» TEXT:
My Big Fat Summer Reading List

Kai Frederik Lorentzen lorentzen at hotmail.de
Sun Jun 2 04:41:25 CDT 2013


Why don't you try /The Adventurous Heart /(second version, 1938) by 
Ernst Jünger?

Here's a sample (in the original the aphorism is called "Das Entsetzen"):

*"Terror - Berlin *

There is a type of thin, broad sheet metal that is often used in small 
theaters to simulate thunder. I imagine a great many of these metal 
sheets, yet still thinner and more capable of a racket, stacked up like 
the pages of a book, one on top of another at regular intervals, not 
pressed together but kept apart by some unwieldy mechanism.

I lift you up onto the topmost sheet of this mighty pack of cards, and 
as the weight of your body touches it, it rips with a crack in two. You 
fall, and you land on the second sheet, which shatters also, with an 
even greater bang. Your plunge strikes the third, fourth, fifth sheet 
and so on, and with the acceleration of the fall the impacts chase each 
other closer and closer, like a drumbeat rising in rhythm and power. 
Ever more furious grows the plummet and its vortex, transforming into a 
mighty, rolling thunder that ultimately bursts the limits of consciousness.

Thus it is that terror ravishes man --- terror, which is something 
altogether different from dread, fear, or anxiety. It is sooner related 
to the horror realized on the face of the Gorgon, with its hair on end 
and mouth opened in a scream, whereas dread more senses than sees the 
uncanny and for just that reason is shackled by it the more strongly. 
Anxiety lies yet distant from the limits and can maintain a dialogue 
with hope, while fright . . . yes, a fright is what is felt when the 
first sheet rips. In a deadly plunge, the screaming drumbeats and the 
glowing red lights then intensify, no longer in warning but as an 
appalling confirmation, all the way down to the terrifying.

» INFORMATION:
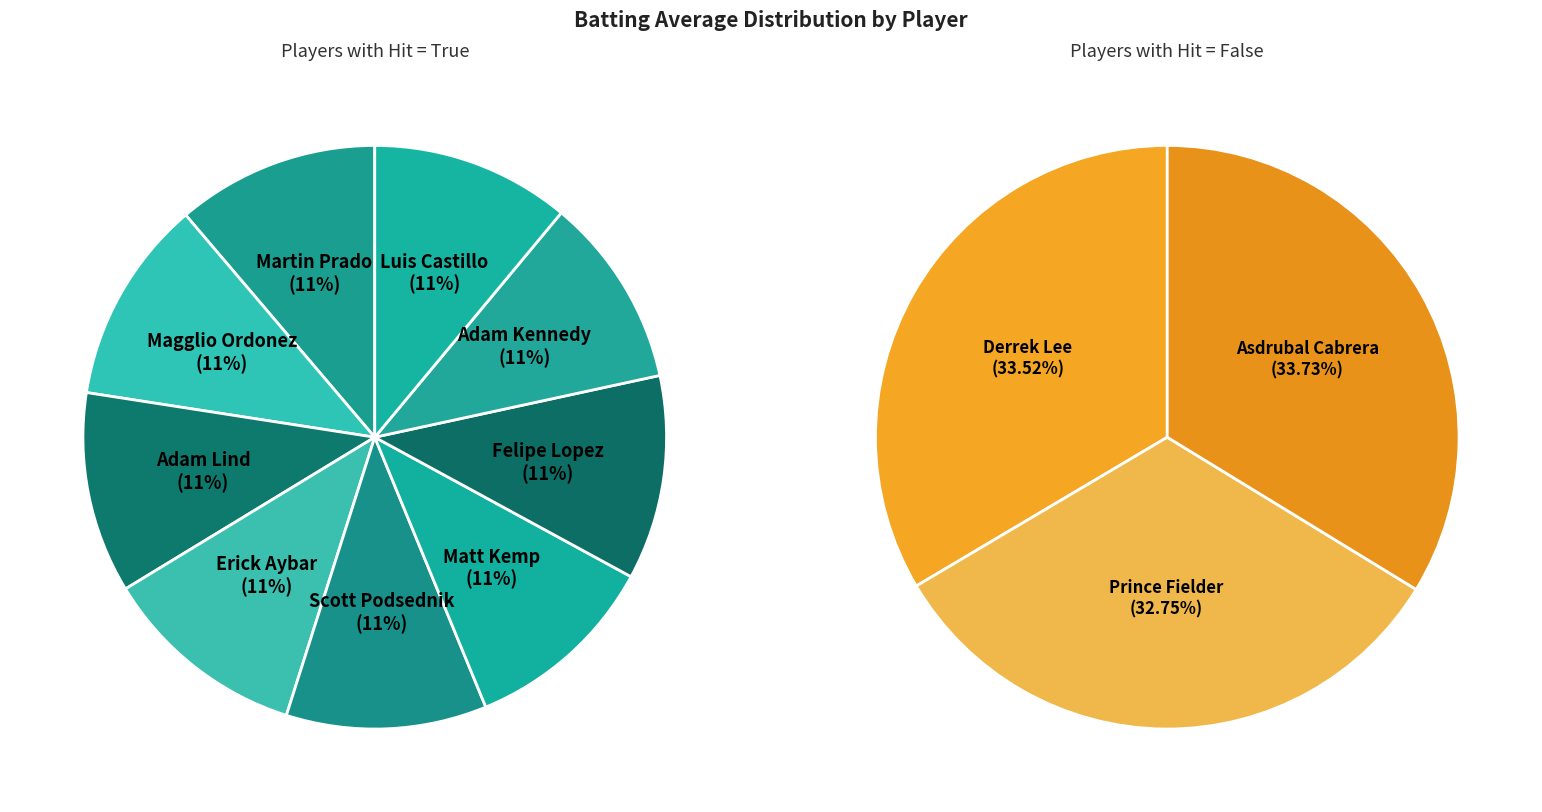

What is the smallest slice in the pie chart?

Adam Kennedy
...
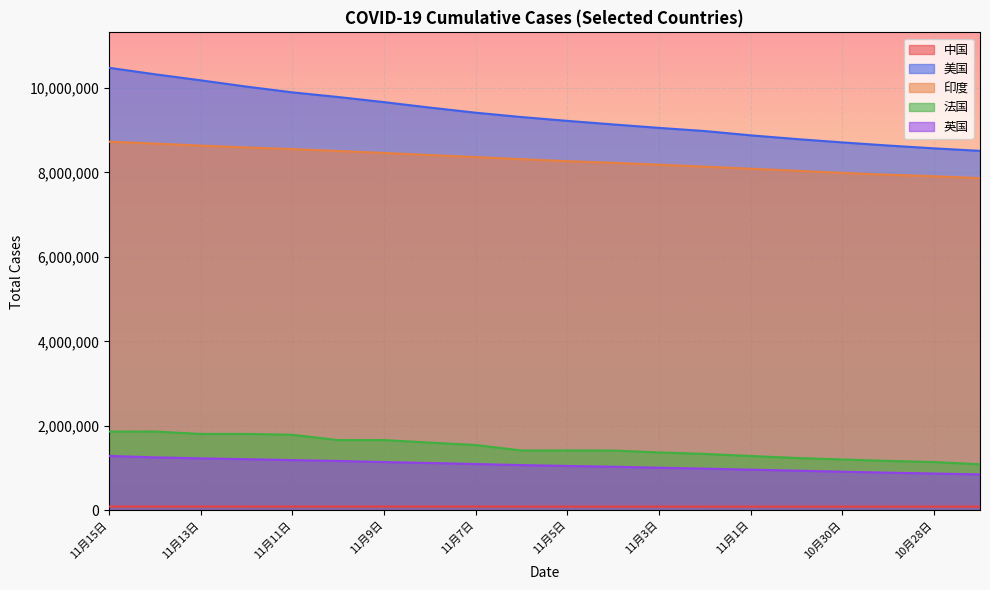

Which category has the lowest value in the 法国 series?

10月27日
---
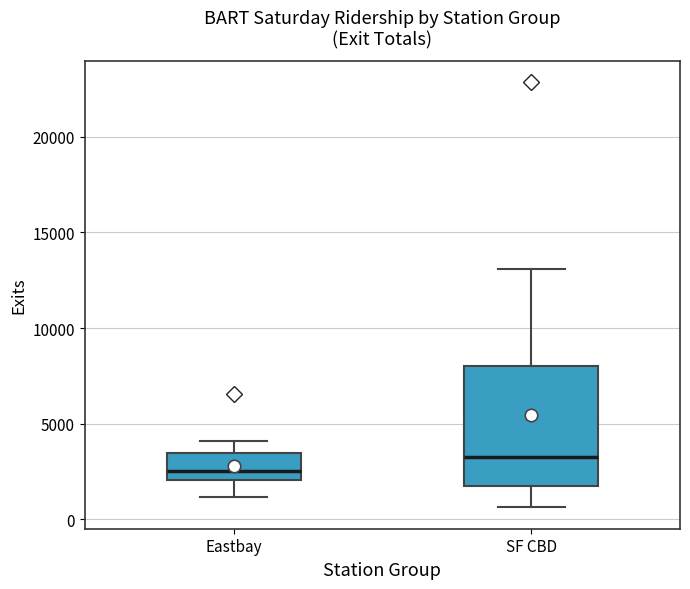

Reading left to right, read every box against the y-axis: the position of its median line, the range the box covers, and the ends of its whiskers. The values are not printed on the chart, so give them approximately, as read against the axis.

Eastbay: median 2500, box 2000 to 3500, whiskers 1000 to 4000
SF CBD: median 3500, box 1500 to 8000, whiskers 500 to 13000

» APPLY WHAT YOU READ:
[1] In the reading-list post above, rewrite the paragraph beginning "There is a type of thin, broad sheet metal" in fewer words, keeping its main facts.
[2] Carry on the reading-list post from its final sentence.

» ACTIVITY ANSWERS:
[1] Small theaters often simulate thunder with thin, broad sheet metal. I imagine many such sheets, even thinner and louder, stacked like book pages at regular intervals and held apart by an unwieldy mechanism.

[2]
Do you have any idea what goes on in this space that we will perhaps 
someday plunge through, the space that extends between the recognition 
of the downfall and the downfall itself?"

And here comes a review:

*"The Adventurous Heart: Figures and Capriccios, by Ernst Jünger (Telos 
Press Publishing)
**Review by Gary Lachman

*In 1947, Albert Hofmann, the discoverer of LSD, wrote a fan letter to 
the German writer Ernst Jünger. Hofmann had been reading Jünger for 
years, but the book that really did it for him was /The Adventurous 
Heart/ (1938). "Everywhere in his prose," Hofmann wrote about this 
subtle but powerful work, "the miracle of creation became evident... No 
other writer has thus opened my eyes." Hofmann soon returned the favor, 
opening Jünger's eyes to the effects of LSD and psilocybin, during the 
celebrated trips the two took together in the 1950s, '60s, and 70s, and 
which Hofmann relates in /LSD: My Problem Child/ (1979).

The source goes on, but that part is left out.